Gupta jest jednym z bardziej publicznych przykładów kogoś, kto zaakceptował nowe dowody i cieszy się, że może podzielić się swoimi odkryciami z potężnymi. W kwietniu 2018 roku napisał list otwarty do Sessions po tym, jak AG wielokrotnie odrzucała prośby Gupty o wywiady.

O ile FDA nie wyda ostatecznej zgody na pierwszy lek na bazie konopi indyjskich Epidiolex, pacjenci z padaczką będą nadal szukać ulgi w napadach spowodowanych nalewkami z medycznej marihuany, takimi jak ta.

Kolejne kroki

Badania przeprowadzone przez Hurda i innych, w tym anestezjologa z Uniwersytetu Kalifornijskiego w San Diego, Marka Wallace'a - który patrzył na konopie indyjskie jako alternatywny środek przeciwbólowy od ponad 20 lat - są kontynuowane, mimo że badanie medycznych zastosowań marihuany jest trudne ze względu na jej status. lek z harmonogramu 1.

„Myślę, że to jedna z tych sytuacji, w których każdy odpowiedzialny za całą tę dyskusję chce mieć więcej danych” - przyznaje Gupta. „Sytuacja, w której myślę, że się znajdujemy, polega na tym, że nie ma prawdziwego mechanizmu, za pomocą którego można by uzyskać te dane, biorąc pod uwagę obowiązujące obecnie przepisy dotyczące medycznej marihuany”.
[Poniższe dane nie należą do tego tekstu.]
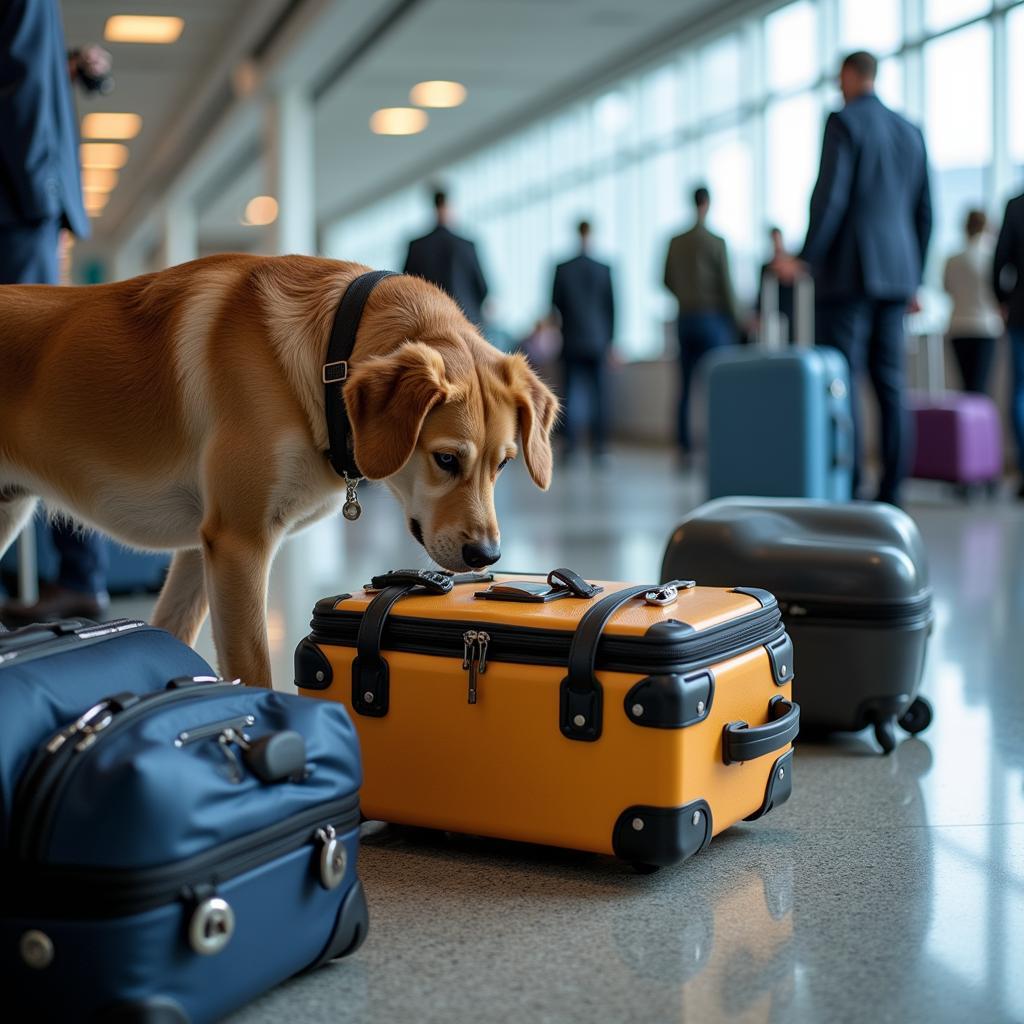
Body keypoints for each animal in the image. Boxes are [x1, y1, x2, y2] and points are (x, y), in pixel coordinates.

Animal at [0, 253, 561, 688]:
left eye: (504, 464)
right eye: (446, 459)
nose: (487, 555)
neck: (328, 356)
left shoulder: (202, 549)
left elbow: (171, 631)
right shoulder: (239, 544)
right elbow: (253, 672)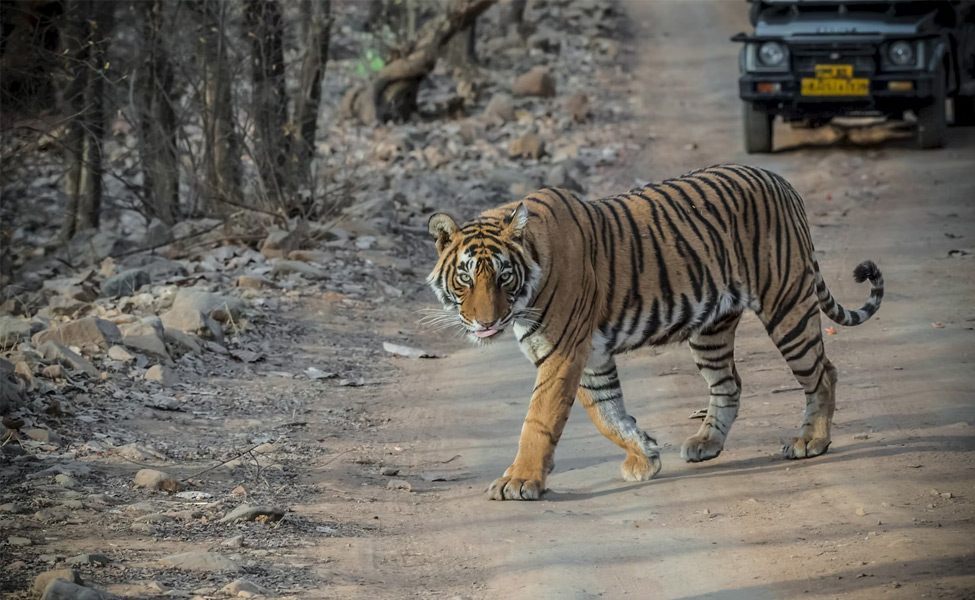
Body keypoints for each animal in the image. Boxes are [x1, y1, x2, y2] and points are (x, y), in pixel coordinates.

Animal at [428, 164, 884, 502]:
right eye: (466, 277)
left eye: (503, 276)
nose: (485, 323)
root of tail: (781, 181)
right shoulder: (590, 357)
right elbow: (607, 413)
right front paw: (644, 455)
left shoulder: (562, 353)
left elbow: (539, 419)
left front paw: (520, 481)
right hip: (711, 329)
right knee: (729, 384)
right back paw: (706, 443)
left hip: (787, 305)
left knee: (823, 373)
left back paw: (811, 441)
Debata na temat tego, jak badać marihuanę - a nawet czy powinniśmy ją badać - również trwa, chociaż może nadejść ostateczna rozgrywka. W kwietniu 2018 roku komisja amerykańskiej Agencji ds.Żywności i Leków jednogłośnie zaleciła dopuszczenie leku na bazie konopi indyjskich - Epidiolex - do leczenia padaczki. To stawia FDA w dziwnej sytuacji; agencja federalna dająca zielone światło dla narkotyku na bazie konopi indyjskich, mimo że pozostaje on nielegalny na poziomie federalnym. FDA będzie głosować nad ostatecznym zatwierdzeniem leku w czerwcu.

"Jeśli zostanie zatwierdzony przez FDA , co prawdopodobnie zrobi, myślę, że prawdopodobnie najbardziej rażącą hipokryzją w tym momencie będzie dalsze używanie konopi indyjskich jako narkotyku z harmonogramu 1, podczas gdy w tym samym czasie lek na bazie konopi indyjskich będzie Zatwierdzone przez FDA ”- mówi Gupta. „To może być to, czego ostatecznie potrzeba do zmiany harmonogramu [marihuany] [z narkotyków z Wykazu 1]”.

Zmiana harmonogramu ułatwiłaby badania i, być może pewnego dnia, odblokować bardziej zatwierdzone przez władze federalne zastosowania dla rośliny, która może jeszcze odegrać główną rolę w poprawie - a nawet ratowaniu - tysięcy amerykańskich istnień ludzkich przed uzależnieniem od opioidów.

Teraz to jest interesujące

Sanjay Gupta mówi, że wyobraża sobie piąty film z serii „Weed”, chociaż może to potrwać rok lub dłużej. „Domyślam się, że w przyszłym roku będziemy świadkami znaczącej transformacji w odniesieniu do medycznej marihuany w tym kraju”, mówi, wskazując na oczekiwaną akceptację Epidiolexu na bazie konopi. „Widzimy coś, czego nigdy wcześniej nie widziałem w moim życiu medycznym… zupełnie nową klasę leków, które można stosować w leczeniu wielu różnych chorób”.